Why: Error messages contain precise information about what's wrong. Passing them directly to AI is more efficient than paraphrasing.
Pattern: Migration by Example¶
When: Updating many files to follow a new pattern.
How: 1. Manually update one file (or have Claude Code update it with guidance) 2. Review and approve the updated file 3. "Now apply the same pattern to all components in src/components/ui/"

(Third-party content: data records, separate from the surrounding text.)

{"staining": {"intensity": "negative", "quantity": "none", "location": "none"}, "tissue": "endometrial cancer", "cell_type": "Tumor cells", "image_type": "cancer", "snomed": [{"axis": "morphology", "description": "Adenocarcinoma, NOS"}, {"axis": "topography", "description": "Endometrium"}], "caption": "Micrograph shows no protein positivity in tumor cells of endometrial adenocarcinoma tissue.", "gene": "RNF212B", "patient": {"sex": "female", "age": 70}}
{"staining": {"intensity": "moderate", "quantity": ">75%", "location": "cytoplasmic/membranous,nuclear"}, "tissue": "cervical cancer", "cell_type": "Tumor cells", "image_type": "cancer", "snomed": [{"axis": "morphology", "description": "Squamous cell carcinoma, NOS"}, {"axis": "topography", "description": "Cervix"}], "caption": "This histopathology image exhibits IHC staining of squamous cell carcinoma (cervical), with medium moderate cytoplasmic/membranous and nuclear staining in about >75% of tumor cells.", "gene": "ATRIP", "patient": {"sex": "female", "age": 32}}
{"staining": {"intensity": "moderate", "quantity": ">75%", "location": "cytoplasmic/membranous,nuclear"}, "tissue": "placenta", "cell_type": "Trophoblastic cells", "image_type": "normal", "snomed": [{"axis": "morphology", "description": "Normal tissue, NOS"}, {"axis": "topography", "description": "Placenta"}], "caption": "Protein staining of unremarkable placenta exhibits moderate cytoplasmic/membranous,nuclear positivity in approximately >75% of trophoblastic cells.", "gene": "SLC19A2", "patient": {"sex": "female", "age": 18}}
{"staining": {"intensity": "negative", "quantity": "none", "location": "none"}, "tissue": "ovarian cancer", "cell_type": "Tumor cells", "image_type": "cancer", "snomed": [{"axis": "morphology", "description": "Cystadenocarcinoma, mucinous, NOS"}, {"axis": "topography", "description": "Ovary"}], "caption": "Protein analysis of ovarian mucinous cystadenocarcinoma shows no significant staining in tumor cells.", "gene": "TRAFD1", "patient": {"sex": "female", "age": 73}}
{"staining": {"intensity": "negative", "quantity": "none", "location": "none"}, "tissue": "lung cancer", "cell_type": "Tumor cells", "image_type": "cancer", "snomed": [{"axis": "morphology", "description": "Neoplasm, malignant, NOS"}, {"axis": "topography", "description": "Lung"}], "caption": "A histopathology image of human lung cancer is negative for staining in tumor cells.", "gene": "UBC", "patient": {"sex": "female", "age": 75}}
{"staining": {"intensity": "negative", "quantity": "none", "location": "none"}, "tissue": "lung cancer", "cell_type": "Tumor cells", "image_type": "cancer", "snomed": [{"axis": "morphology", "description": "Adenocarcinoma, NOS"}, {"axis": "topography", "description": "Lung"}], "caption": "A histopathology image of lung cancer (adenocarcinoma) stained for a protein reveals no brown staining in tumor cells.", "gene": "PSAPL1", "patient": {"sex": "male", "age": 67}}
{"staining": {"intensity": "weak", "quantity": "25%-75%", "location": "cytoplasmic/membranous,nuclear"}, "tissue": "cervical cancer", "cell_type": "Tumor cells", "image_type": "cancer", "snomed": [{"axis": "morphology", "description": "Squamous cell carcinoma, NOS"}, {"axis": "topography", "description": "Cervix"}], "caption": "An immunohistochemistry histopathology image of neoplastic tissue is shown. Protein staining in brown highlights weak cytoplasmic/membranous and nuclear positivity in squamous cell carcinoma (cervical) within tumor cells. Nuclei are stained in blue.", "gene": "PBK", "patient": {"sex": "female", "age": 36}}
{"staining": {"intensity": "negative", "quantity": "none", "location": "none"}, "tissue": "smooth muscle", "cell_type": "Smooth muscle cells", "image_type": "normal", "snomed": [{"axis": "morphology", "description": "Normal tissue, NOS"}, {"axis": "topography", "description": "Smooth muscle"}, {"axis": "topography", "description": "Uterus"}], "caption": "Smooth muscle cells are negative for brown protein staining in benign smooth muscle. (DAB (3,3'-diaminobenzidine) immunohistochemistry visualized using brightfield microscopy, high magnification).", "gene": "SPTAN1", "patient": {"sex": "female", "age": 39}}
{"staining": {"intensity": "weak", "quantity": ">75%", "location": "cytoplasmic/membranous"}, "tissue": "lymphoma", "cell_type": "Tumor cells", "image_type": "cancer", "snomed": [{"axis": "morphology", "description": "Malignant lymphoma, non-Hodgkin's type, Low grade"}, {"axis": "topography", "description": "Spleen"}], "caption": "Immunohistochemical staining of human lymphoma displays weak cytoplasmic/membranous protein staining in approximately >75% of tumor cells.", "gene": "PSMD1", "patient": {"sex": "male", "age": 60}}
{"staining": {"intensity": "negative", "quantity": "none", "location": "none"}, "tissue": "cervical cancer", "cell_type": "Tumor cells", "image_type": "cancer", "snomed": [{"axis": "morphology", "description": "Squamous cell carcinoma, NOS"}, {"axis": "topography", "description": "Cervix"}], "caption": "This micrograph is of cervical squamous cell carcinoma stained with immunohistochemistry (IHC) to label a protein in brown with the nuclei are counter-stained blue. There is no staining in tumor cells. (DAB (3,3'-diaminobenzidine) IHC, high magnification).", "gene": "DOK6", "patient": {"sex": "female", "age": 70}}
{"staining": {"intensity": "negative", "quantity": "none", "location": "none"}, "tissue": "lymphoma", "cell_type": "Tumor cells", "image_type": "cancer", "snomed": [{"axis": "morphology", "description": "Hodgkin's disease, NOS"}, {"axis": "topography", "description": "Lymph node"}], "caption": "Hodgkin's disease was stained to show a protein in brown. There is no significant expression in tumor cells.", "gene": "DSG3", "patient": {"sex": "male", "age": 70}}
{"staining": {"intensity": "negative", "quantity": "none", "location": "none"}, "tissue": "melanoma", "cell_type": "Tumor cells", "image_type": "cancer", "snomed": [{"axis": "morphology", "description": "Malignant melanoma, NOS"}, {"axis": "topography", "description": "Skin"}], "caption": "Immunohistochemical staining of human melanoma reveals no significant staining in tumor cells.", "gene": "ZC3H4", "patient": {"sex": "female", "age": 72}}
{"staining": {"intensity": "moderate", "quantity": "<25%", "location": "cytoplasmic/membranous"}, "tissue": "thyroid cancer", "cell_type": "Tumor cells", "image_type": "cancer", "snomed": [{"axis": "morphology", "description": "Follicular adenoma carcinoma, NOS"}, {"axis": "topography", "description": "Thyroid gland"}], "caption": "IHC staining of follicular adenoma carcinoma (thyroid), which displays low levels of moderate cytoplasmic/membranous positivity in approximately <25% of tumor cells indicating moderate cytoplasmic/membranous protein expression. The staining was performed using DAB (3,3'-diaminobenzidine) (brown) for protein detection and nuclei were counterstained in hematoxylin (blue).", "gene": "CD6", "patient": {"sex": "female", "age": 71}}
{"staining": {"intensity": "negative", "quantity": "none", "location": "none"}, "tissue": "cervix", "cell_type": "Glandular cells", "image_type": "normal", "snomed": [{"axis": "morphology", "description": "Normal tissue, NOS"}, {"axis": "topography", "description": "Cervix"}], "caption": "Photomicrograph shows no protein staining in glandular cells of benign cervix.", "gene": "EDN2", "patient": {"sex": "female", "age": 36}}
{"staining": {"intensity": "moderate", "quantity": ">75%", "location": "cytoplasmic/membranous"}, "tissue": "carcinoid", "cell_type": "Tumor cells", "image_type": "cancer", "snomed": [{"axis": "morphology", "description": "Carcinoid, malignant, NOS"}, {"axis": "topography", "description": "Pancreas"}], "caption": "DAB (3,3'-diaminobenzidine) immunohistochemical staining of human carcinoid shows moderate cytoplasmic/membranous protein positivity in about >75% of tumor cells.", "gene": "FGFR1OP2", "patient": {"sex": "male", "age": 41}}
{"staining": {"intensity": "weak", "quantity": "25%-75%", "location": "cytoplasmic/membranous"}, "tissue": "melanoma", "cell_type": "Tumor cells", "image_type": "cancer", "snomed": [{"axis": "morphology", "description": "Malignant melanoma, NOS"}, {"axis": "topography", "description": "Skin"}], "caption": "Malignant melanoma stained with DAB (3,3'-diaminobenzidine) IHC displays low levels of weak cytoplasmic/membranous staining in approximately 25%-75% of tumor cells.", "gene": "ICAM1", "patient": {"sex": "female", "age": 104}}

Why: Establishing the pattern on one file removes ambiguity. AI can then apply it consistently across the codebase.
Pattern: Spec-Driven Generation¶
When: Building from a specification or requirements document.
How: Write or provide the spec, then reference it:
"Read the spec in docs/card-component.md and implement the Card component according to those requirements."
Why: The spec becomes the contract. If the output doesn't match the spec, the feedback loop is clear: "This doesn't match the spec on line X. The spec says Y but you built Z."
See: ../ai-assisted-design/specs-first-methodology.md
Pattern: Test-First with AI¶
When: You want confidence that a component works correctly.
How: 1. "Write tests for a Card component that: renders title and description, applies compact class when variant is compact, handles missing image gracefully, meets accessibility requirements." 2. "Now implement the Card component to make all tests pass."
Why: Tests-first gives AI clear, verifiable success criteria. The tests tell it exactly what "done" looks like.
Pattern: Refactor-in-Place¶
When: Improving existing code without changing behavior.
How:
"Refactor the UserProfile component to use design system tokens instead of hardcoded values. Don't change any behavior — just replace pixel values with token references."
Why: Explicit "don't change behavior" constraint focuses AI on the mechanical transformation. Running tests before and after verifies nothing broke.
Pattern: Parallel Exploration¶
When: Unsure which approach is best.
How: 1. "Create two versions of this layout: one using CSS Grid, one using Flexbox. Put them in separate files." 2. Review both in browser 3. "Delete the grid version. The flexbox approach works better for this use case."
Why: AI generation is cheap. Comparing two real implementations is more informative than debating approaches abstractly.
Pattern: Progressive Enhancement¶
When: Building features that need to work at multiple complexity levels.
How: 1. "Build the basic table: renders rows, columns, and data." 2. "Add client-side sorting." 3. "Add pagination." 4. "Add keyboard navigation and screen reader support." 5. "Add virtual scrolling for large datasets."
Why: Each layer adds complexity. Reviewing simpler versions first ensures the foundation is solid before adding sophistication.
Pattern: Context Injection for Unfamiliar Codebases¶
When: Claude Code needs to work with a library, framework, or pattern it might not know well.
How: Provide documentation or examples as context:
"Here's how our custom form library works: [paste relevant docs]. Build a registration form using this library."
Or: "Read the README in packages/form-lib/ for usage documentation, then build a registration form."
Why: Claude Code's training data may not include your specific internal libraries. Explicit context fills the gap.
Anti-Patterns to Avoid¶
The Mega-Prompt¶
Writing a single 1000-word prompt describing an entire feature. Break it into steps instead.
The Redo Loop¶
Throwing away AI output and reprompting from scratch instead of iterating. "Move the button 20px right" is better than "regenerate the entire component."
Prompt-Only Debugging¶
Describing a bug in prose instead of sharing the actual error message. "It's broken" tells AI nothing. The stack trace tells it everything.
Ignoring the Codebase¶
Asking Claude Code to build something "from scratch" when similar patterns already exist in the project. Always reference existing code first.